Hi @xize11, thanks for the detailed guidance and for catching the default route issue!

I applied your suggestions:

• Added option defaultroute '0' to both guest (now labeled Convidado) and CEICA interfaces in /etc/config/network.
• Confirmed my UniFi AP is tagging VLAN 10 correctly (same setup as the working CEICA VLAN 11).

Current status:

• VLAN 10 (Convidado) clients still get DHCP (192.168.9.x) and reach the gateway (192.168.9.1) but no WAN access.

Could you suggest the next steps to debug why VLAN 10 can't reach WAN? Thanks again for your help!

Let me think about this, the rest of your configuration seem to be ok with the exception the guest naming of the interface may be conflicting with gl software, but lets ignore that for now.

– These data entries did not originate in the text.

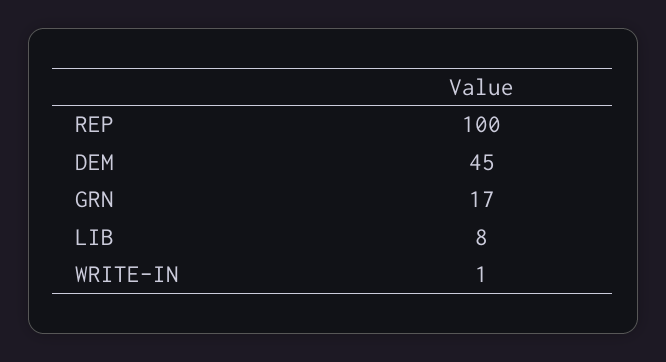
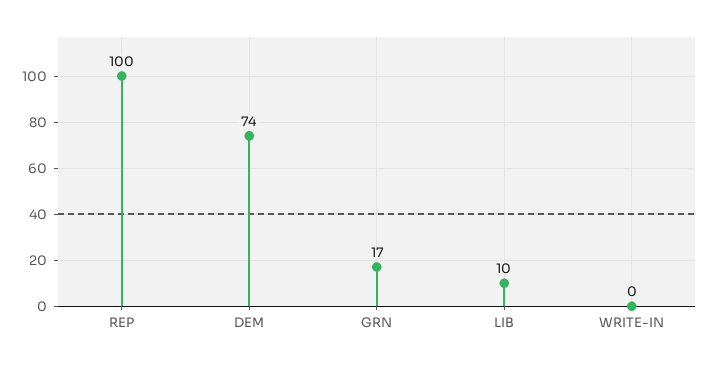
DEM: 45 -> 74
LIB: 8 -> 10
WRITE-IN: 1 -> 0

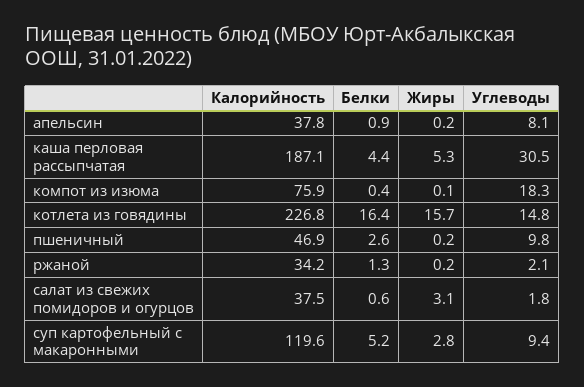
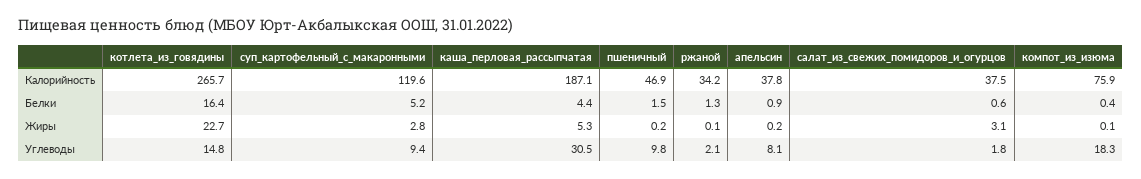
Калорийность, котлета из говядины: 226.8 -> 265.7
Жиры, котлета из говядины: 15.7 -> 22.7
Белки, пшеничный: 2.6 -> 1.5
Жиры, ржаной: 0.2 -> 0.1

There are 3 other things which could maybe interfere.

Do you also use a vpn maybe?, maybe gl software based kill switch blocks it because your new interface does not follow the firewall marks, you can try to turn this off and see if something happens on this, if thats the case I can help with this.

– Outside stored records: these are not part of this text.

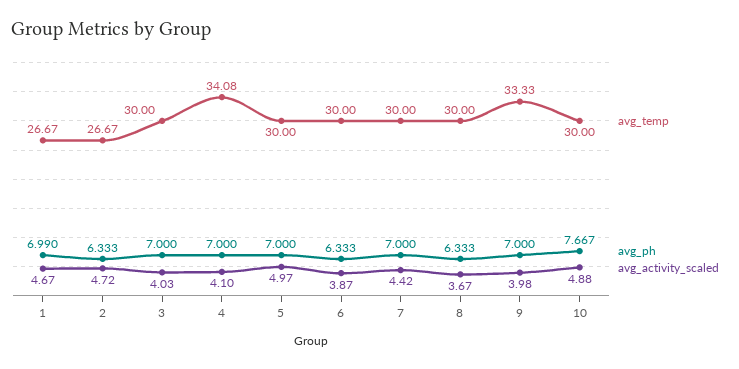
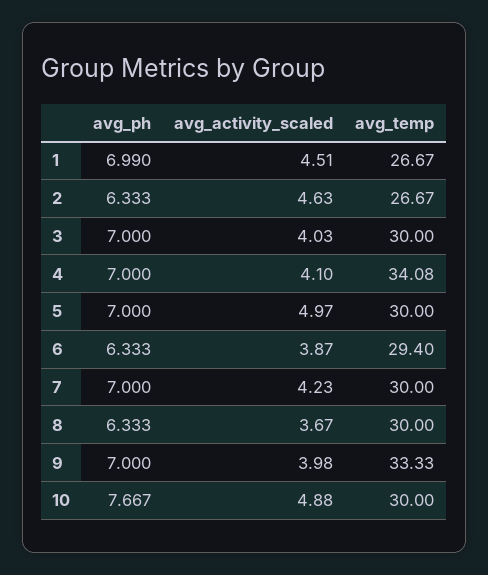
avg_activity_scaled, 1: 4.67 -> 4.51
avg_activity_scaled, 2: 4.72 -> 4.63
avg_temp, 6: 30 -> 29.4
avg_activity_scaled, 7: 4.42 -> 4.23

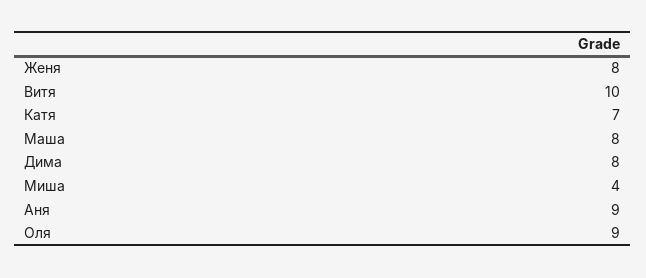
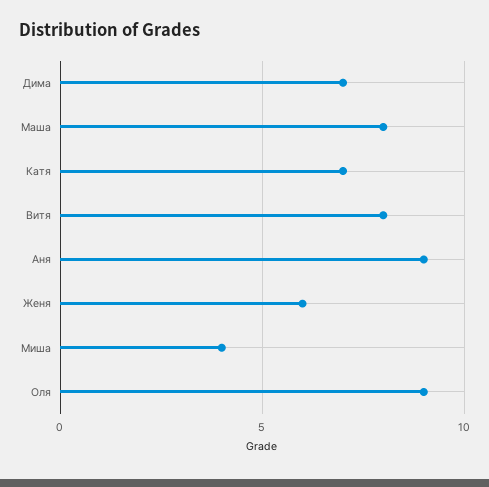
Женя: 8 -> 6
Витя: 10 -> 8
Дима: 8 -> 7

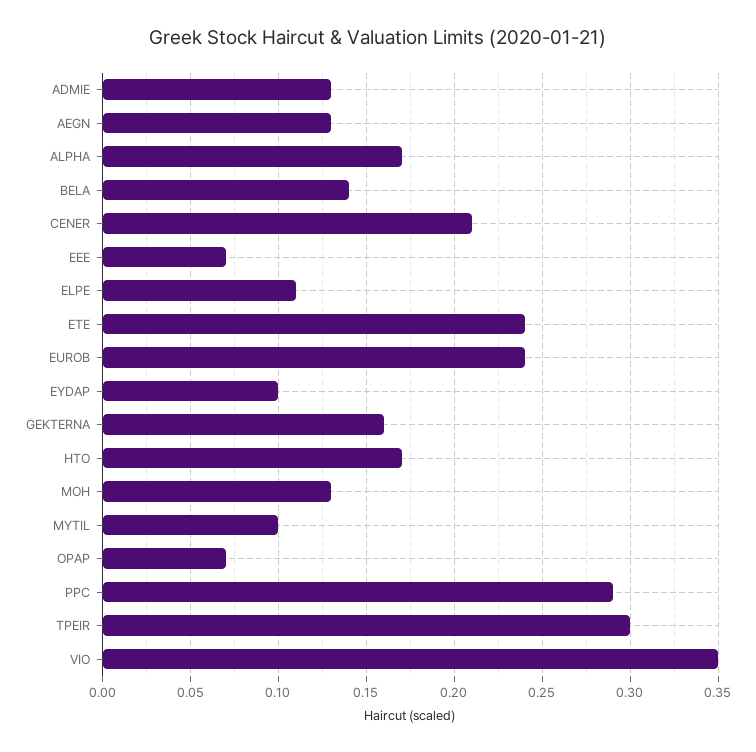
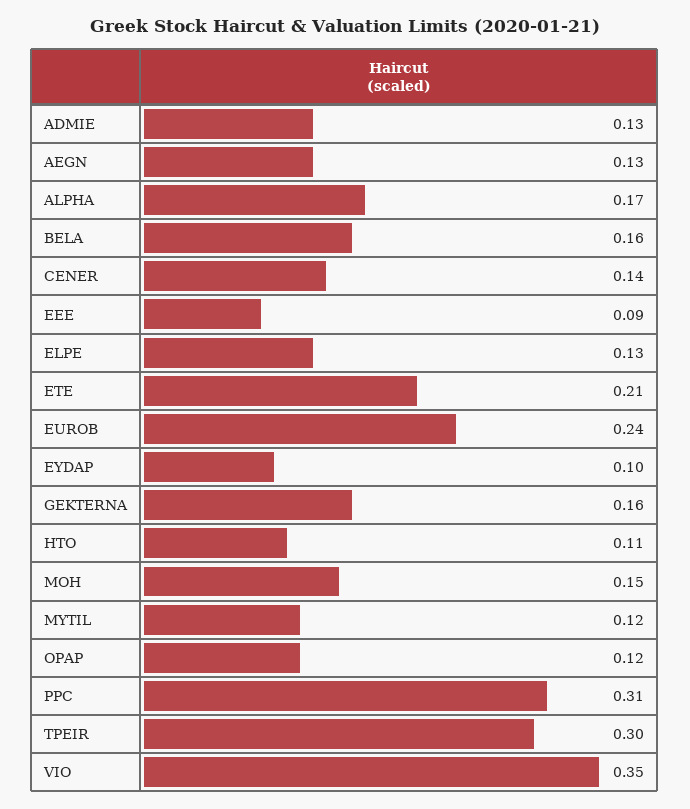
BELA: 0.14 -> 0.16
CENER: 0.21 -> 0.14
EEE: 0.07 -> 0.09
ELPE: 0.11 -> 0.13
ETE: 0.24 -> 0.21
HTO: 0.17 -> 0.11
MOH: 0.13 -> 0.15
MYTIL: 0.1 -> 0.12
OPAP: 0.07 -> 0.12
PPC: 0.29 -> 0.31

How is the firewall configuration can you sent me this one?

• /etc/config/firewall

Are you sure the unifi switch isn't trying to use the same ip as the router?, the difficult part detecting this is because it does not use arp, or dhcp it purely functions on layer2, and the issue is that a conflict is not always that visible on layer,2, I had this issue myself and the only thing I was able to see was that one unifi switch kept saying to be offline but the clients behind it were online , after carefully examination i figured it was a conflict.